PROBLEM TO WORK ON
Type out the data exactly as given. Skip any image.

RECORDS FOR THE TASK
----------
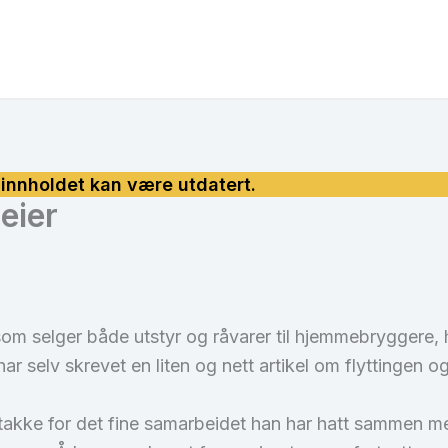
 eier
som selger både utstyr og råvarer til hjemmebryggere, h
ar selv skrevet en liten og nett artikel om flyttingen og
g takke for det fine samarbeidet han har hatt samme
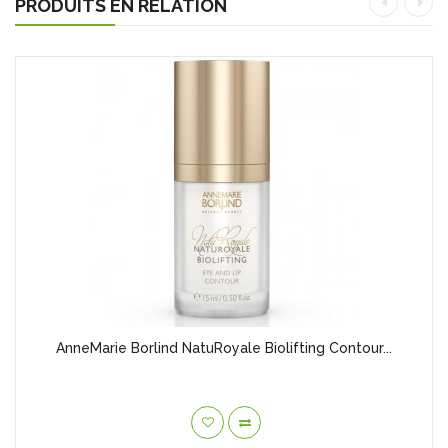
PRODUITS EN RELATION
AnneMarie Borlind NatuRoyale Biolifting Contour...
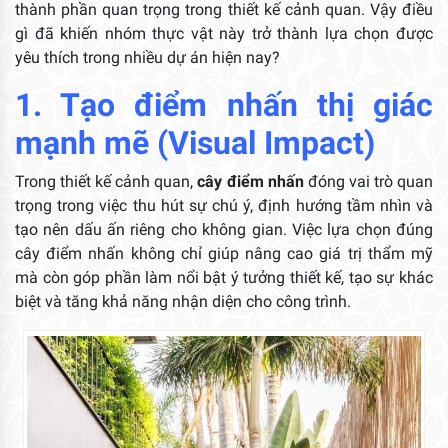
thành phần quan trọng trong thiết kế cảnh quan. Vậy điều
gì đã khiến nhóm thực vật này trở thành lựa chọn được
yêu thích trong nhiều dự án hiện nay?
1. Tạo điểm nhấn thị giác
mạnh mẽ (Visual Impact)
Trong thiết kế cảnh quan,
cây điểm nhấn
đóng vai trò quan
trọng trong việc thu hút sự chú ý, định hướng tầm nhìn và
tạo nên dấu ấn riêng cho không gian. Việc lựa chọn đúng
cây điểm nhấn không chỉ giúp nâng cao giá trị thẩm mỹ
mà còn góp phần làm nổi bật ý tưởng thiết kế, tạo sự khác
biệt và tăng khả năng nhận diện cho công trình.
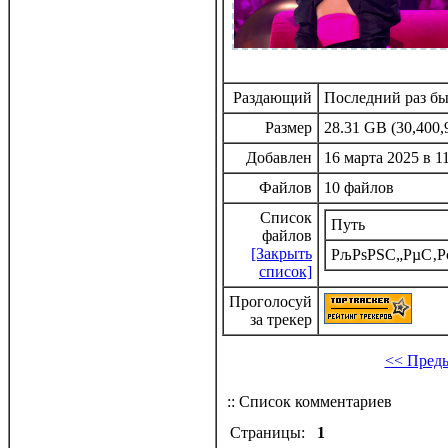
Раздающий
Последний раз был
Размер
28.31 GB (30,400,
Добавлен
16 марта 2025 в 1
Файлов
10 файлов
Список
Путь
файлов
[Закрыть
РљРѕРЅС„РµС‚Рє
список]
Проголосуй
за трекер
<< Пред
:: Список комментариев
Страницы:
1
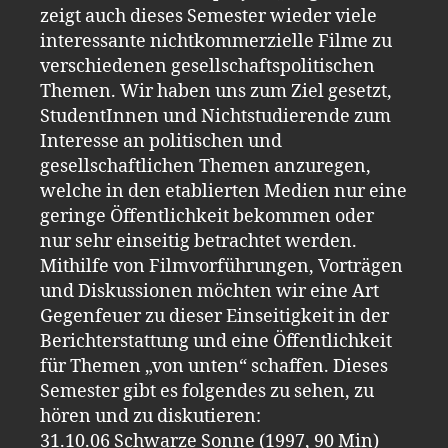
zeigt auch dieses Semester wieder viele
interessante nichtkommerzielle Filme zu
verschiedenen gesellschaftspolitischen
Themen. Wir haben uns zum Ziel gesetzt,
StudentInnen und Nichtstudierende zum
Interesse an politischen und
gesellschaftlichen Themen anzuregen,
welche in den etablierten Medien nur eine
geringe Öffentlichkeit bekommen oder
nur sehr einseitig betrachtet werden.
Mithilfe von Filmvorführungen, Vorträgen
und Diskussionen möchten wir eine Art
Gegenfeuer zu dieser Einseitigkeit in der
Berichterstattung und eine Öffentlichkeit
für Themen „von unten“ schaffen. Dieses
Semester gibt es folgendes zu sehen, zu
hören und zu diskutieren:
31.10.06 Schwarze Sonne (1997, 90 Min)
----------
OUTPUT OF THE EXERCISE
 eier
som selger både utstyr og råvarer til hjemmebryggere, h
ar selv skrevet en liten og nett artikel om flyttingen og
g takke for det fine samarbeidet han har hatt samme
PRODUITS EN RELATION
AnneMarie Borlind NatuRoyale Biolifting Contour...
thành phần quan trọng trong thiết kế cảnh quan. Vậy điều
gì đã khiến nhóm thực vật này trở thành lựa chọn được
yêu thích trong nhiều dự án hiện nay?
1. Tạo điểm nhấn thị giác
mạnh mẽ (Visual Impact)
Trong thiết kế cảnh quan,
cây điểm nhấn
đóng vai trò quan
trọng trong việc thu hút sự chú ý, định hướng tầm nhìn và
tạo nên dấu ấn riêng cho không gian. Việc lựa chọn đúng
cây điểm nhấn không chỉ giúp nâng cao giá trị thẩm mỹ
mà còn góp phần làm nổi bật ý tưởng thiết kế, tạo sự khác
biệt và tăng khả năng nhận diện cho công trình.
Раздающий
Последний раз был
Размер
28.31 GB (30,400,
Добавлен
16 марта 2025 в 1
Файлов
10 файлов
Список
Путь
файлов
[Закрыть
РљРѕРЅС„РµС‚Рє
список]
Проголосуй
за трекер
<< Пред
:: Список комментариев
Страницы:
1
zeigt auch dieses Semester wieder viele
interessante nichtkommerzielle Filme zu
verschiedenen gesellschaftspolitischen
Themen. Wir haben uns zum Ziel gesetzt,
StudentInnen und Nichtstudierende zum
Interesse an politischen und
gesellschaftlichen Themen anzuregen,
welche in den etablierten Medien nur eine
geringe Öffentlichkeit bekommen oder
nur sehr einseitig betrachtet werden.
Mithilfe von Filmvorführungen, Vorträgen
und Diskussionen möchten wir eine Art
Gegenfeuer zu dieser Einseitigkeit in der
Berichterstattung und eine Öffentlichkeit
für Themen „von unten“ schaffen. Dieses
Semester gibt es folgendes zu sehen, zu
hören und zu diskutieren:
31.10.06 Schwarze Sonne (1997, 90 Min)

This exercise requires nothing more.